An apology plays a crucial role in helping claimants seek justice. It can aid a claimant’s emotional recovery, assist in their ability to move forward and can make legal proceedings less difficult to deal with. The significance of a genuine apology should not be underestimated.
In the MoJ’s initial consultation document, it was stated that: ‘A significant example is in clinical negligence, where sincere, unreserved apologies have the potential to avoid litigation altogether. In some cases, a simple “sorry” may be what the claimant most wanted.’ However, we think this statement significantly underplays the true harm caused by clinical negligence. Our clients suffer often catastrophic injuries that result in lifelong care needs and permanent disability, leaving them unable to work again. Whilst an apology may aid the process of healing from that harm, it will not address the profound and lasting impact of the negligence.

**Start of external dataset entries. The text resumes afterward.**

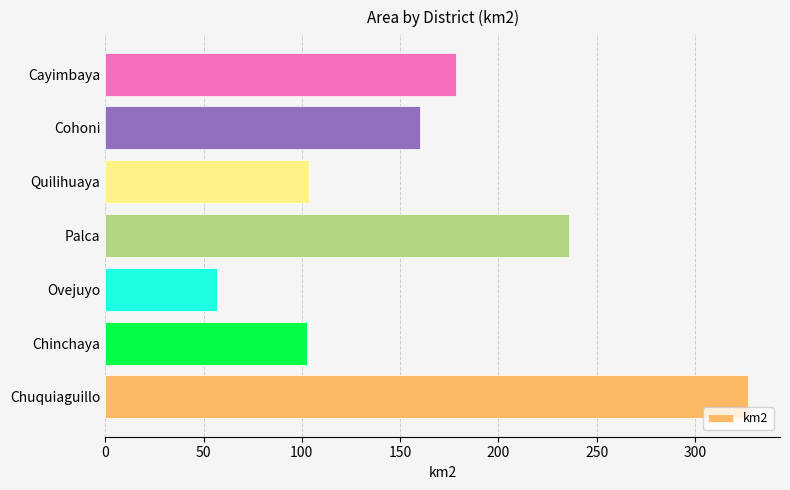

Which category has the highest value across all series?

Chuquiaguillo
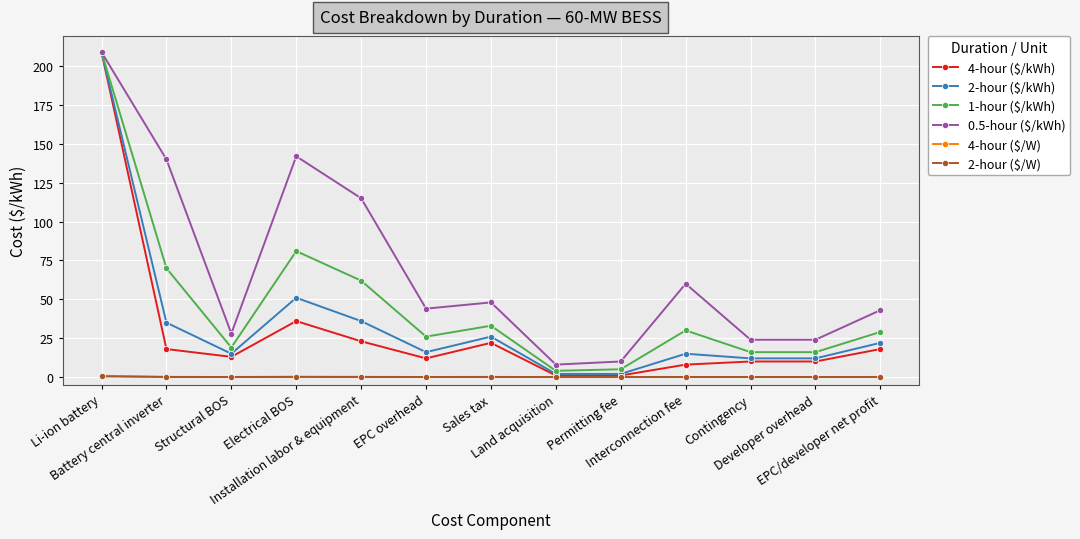

At which category is the sum across all series the highest?

Li-ion battery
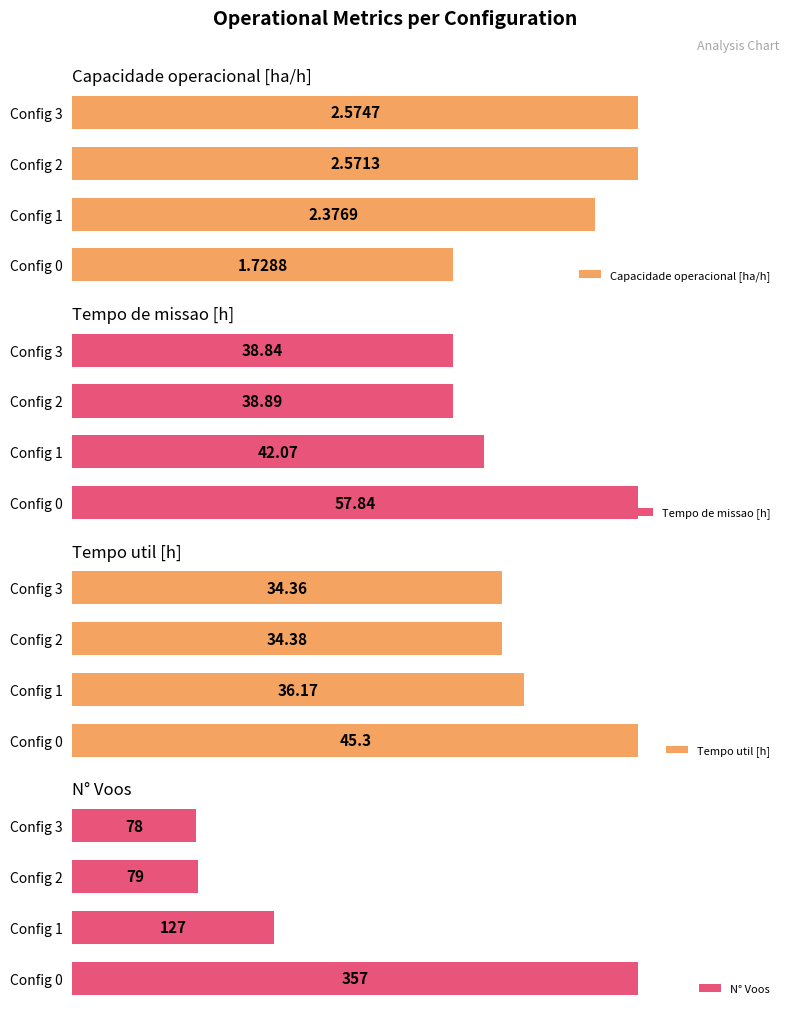

What is the lowest value of the Tempo util [h] series?

34.4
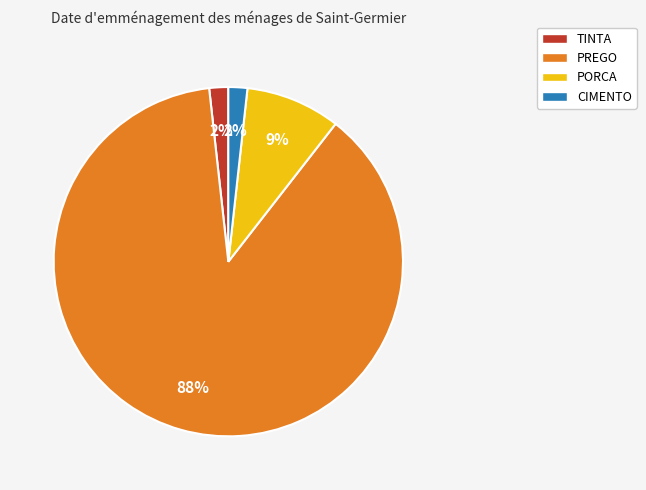

To the nearest percent, what portion does TINTA represent?

2%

As one respondent in the response to the consultation stated: ‘legislative reforms like the Scotland (Apologies) Act 2016 would be no more effective than the existing Compensation Act 2006 in reducing litigation’. They believe that ‘proper investigations, which acknowledged any failings in the care provided and properly addressed change to prevent or minimise the same failings recurring, were more likely to be effective in heading off litigation’. We believe the reality is that a centralised review of the multiple inquiries that have been held into disparate NHS trusts over the last decade which pulls together the many common themes would be the most cost-effective way of reducing litigation.
Conclusion
Caution will be required when it comes to defining an apology. It will be crucial not to be overly prescriptive. We believe that it is more important for an apology to be sincere and honest, otherwise, an apology will lack genuine meaning, fail to serve its true purpose and will ultimately become meaningless.
The proposed reforms are a step forward, but we remain cautious. A heartfelt apology, accompanied by transparency, a willingness to provide answers and assurance that lessons have been learned will always be welcomed.